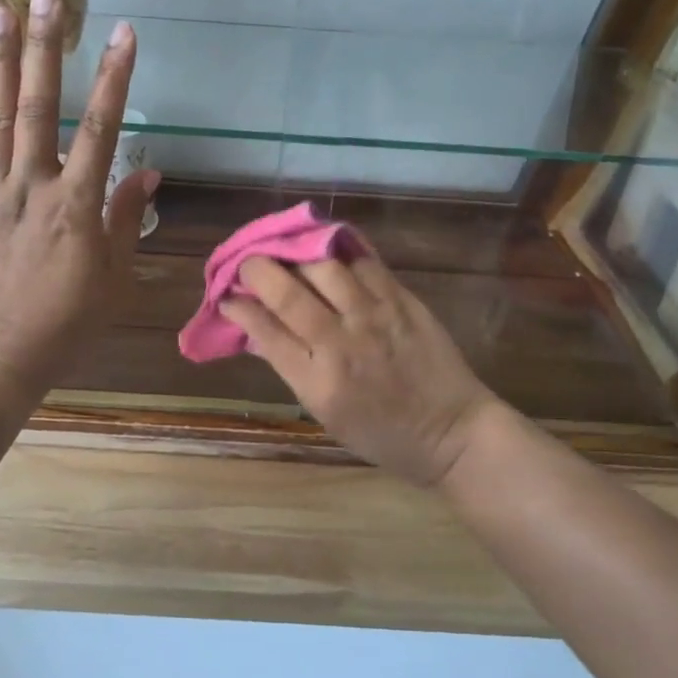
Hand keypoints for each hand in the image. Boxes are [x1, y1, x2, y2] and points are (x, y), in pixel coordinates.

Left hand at [0, 0, 157, 394]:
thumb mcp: (113, 277)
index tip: (125, 33)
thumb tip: (149, 173)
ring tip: (0, 11)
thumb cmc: (65, 322)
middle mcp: (33, 187)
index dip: (115, 77)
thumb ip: (126, 219)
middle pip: (41, 107)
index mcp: (77, 206)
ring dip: (0, 62)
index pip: (102, 129)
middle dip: (47, 47)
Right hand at [223, 257, 500, 486]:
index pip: (265, 329)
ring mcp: (374, 317)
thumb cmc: (381, 434)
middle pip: (287, 292)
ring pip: (323, 266)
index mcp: (316, 382)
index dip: (238, 306)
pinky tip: (325, 244)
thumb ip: (291, 367)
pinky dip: (339, 249)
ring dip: (295, 253)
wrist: (451, 433)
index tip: (227, 294)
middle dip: (257, 269)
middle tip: (247, 263)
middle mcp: (340, 344)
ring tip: (284, 249)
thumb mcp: (324, 413)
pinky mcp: (401, 301)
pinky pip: (364, 262)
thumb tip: (258, 328)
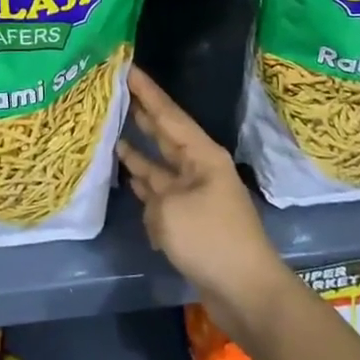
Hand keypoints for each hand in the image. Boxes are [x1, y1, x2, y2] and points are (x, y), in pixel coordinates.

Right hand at [118, 66, 292, 345]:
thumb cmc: (210, 240)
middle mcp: (199, 168)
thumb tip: (150, 196)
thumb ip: (152, 193)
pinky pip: (161, 193)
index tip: (127, 67)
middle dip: (142, 114)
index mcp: (201, 155)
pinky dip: (145, 184)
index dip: (147, 91)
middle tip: (116, 91)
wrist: (246, 292)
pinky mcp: (190, 220)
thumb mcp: (170, 210)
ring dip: (139, 150)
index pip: (168, 114)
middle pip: (165, 134)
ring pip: (160, 164)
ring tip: (113, 130)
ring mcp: (195, 194)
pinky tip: (128, 176)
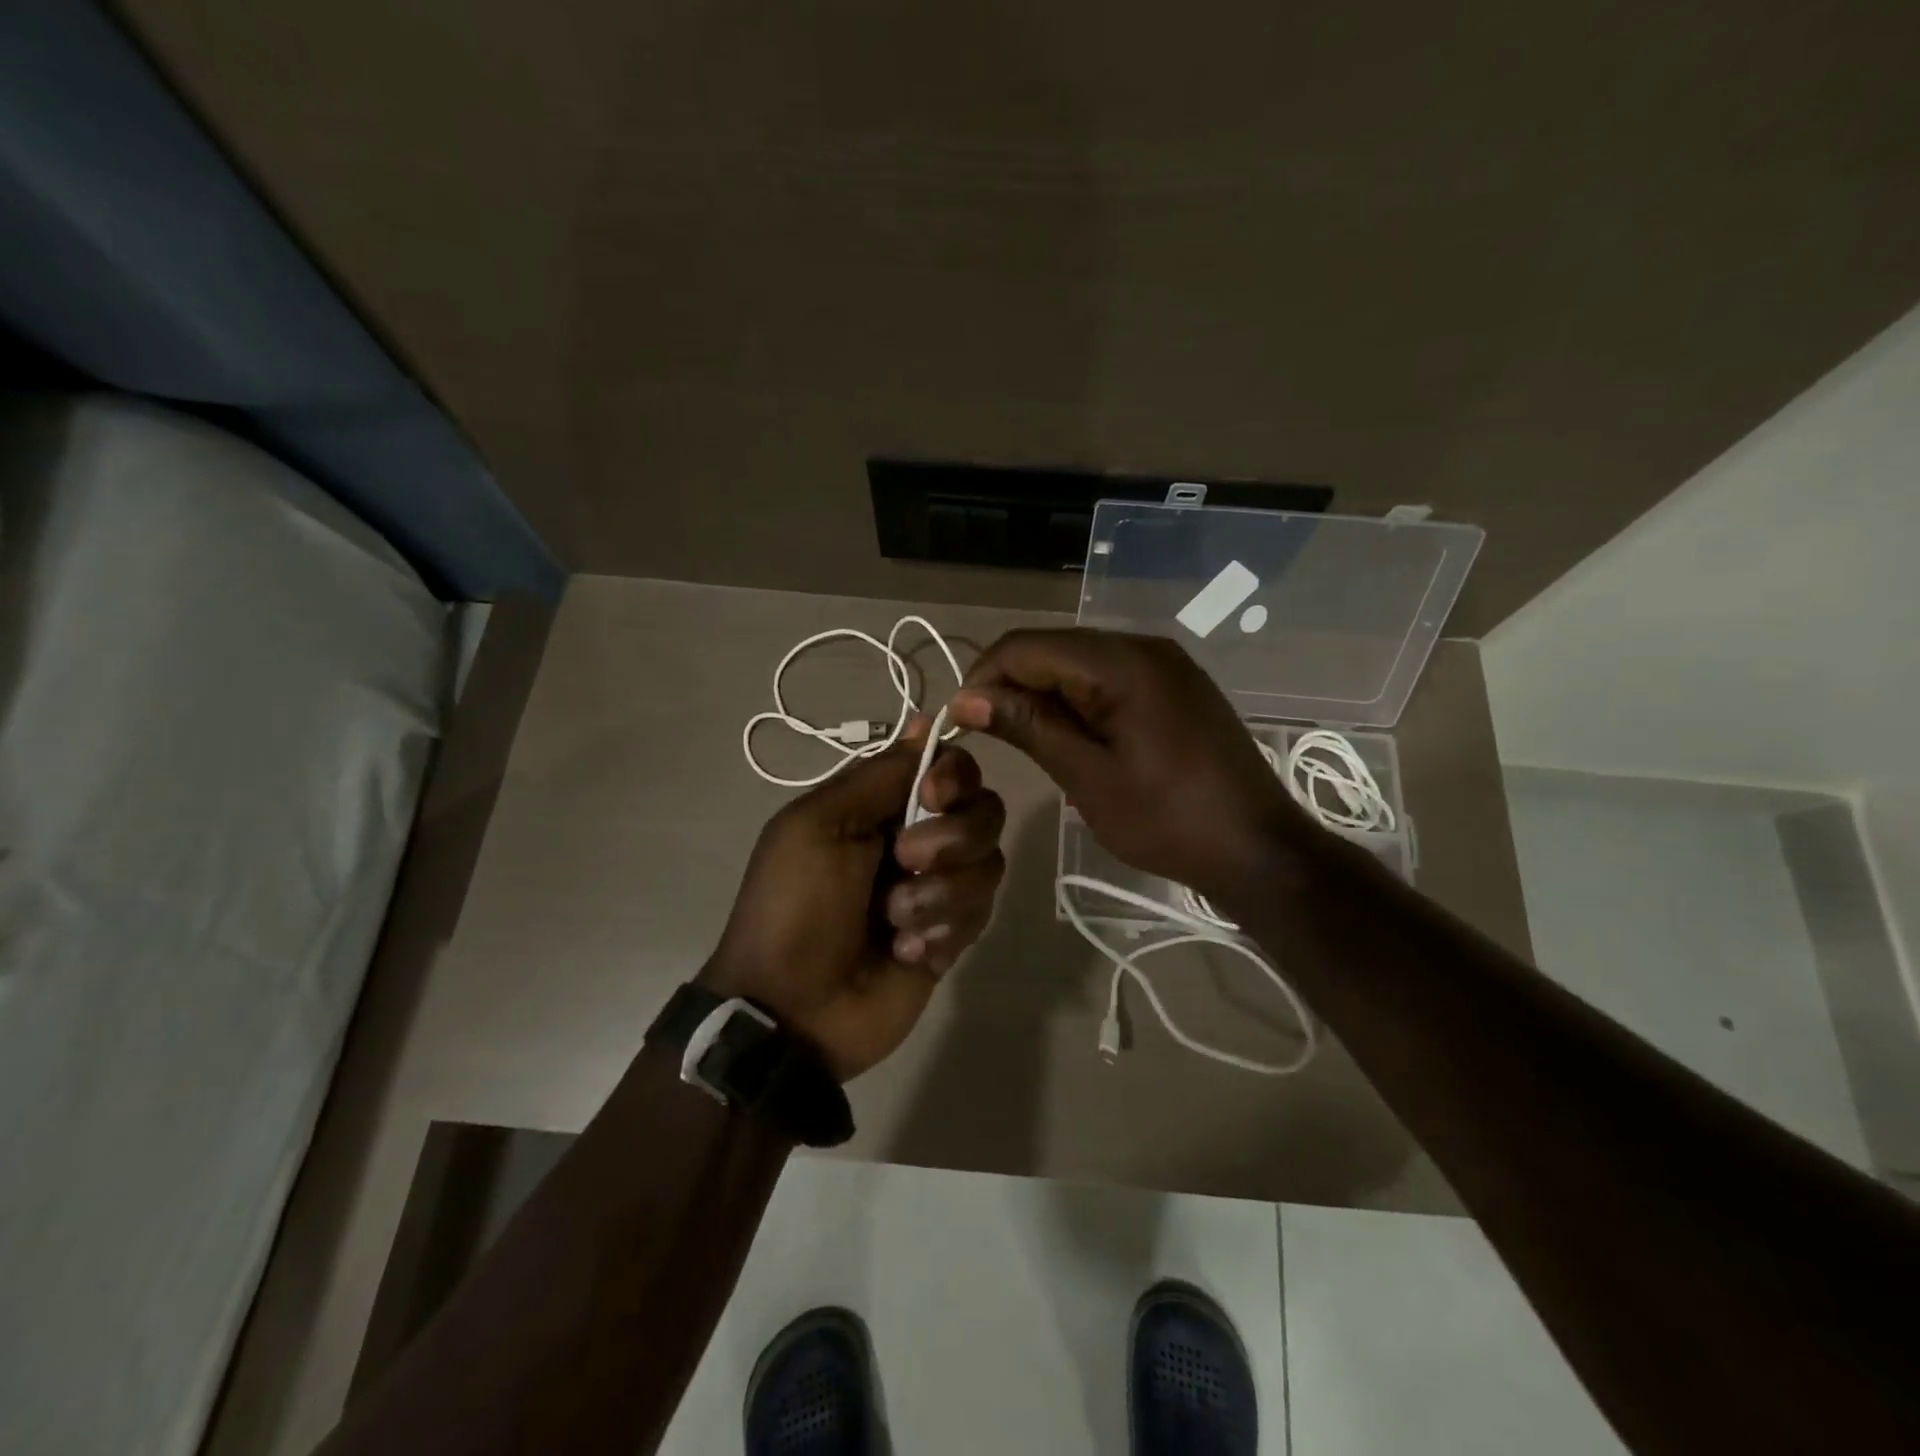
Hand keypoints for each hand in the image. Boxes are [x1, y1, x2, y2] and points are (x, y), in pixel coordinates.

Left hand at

-- Work instruction --
Begin at the line containing "wrist: (246, 292)" and extract every line through the end of the records, inclusive, exactly and only; omit pictures.

-- Solution for this task --
wrist: (246, 292)
pinky mcp: (190, 220)
thumb mcp: (170, 210)
ring dip: (139, 150)
index pip: (168, 114)
middle pip: (165, 134)
ring pip: (160, 164)
ring tip: (113, 130)
ring mcp: (195, 194)
pinky tip: (128, 176)
Hand keypoints for each hand in the image. Boxes are [x1, y1, x2, y2] and points are (x, y), in pixel coordinates.

Left hand at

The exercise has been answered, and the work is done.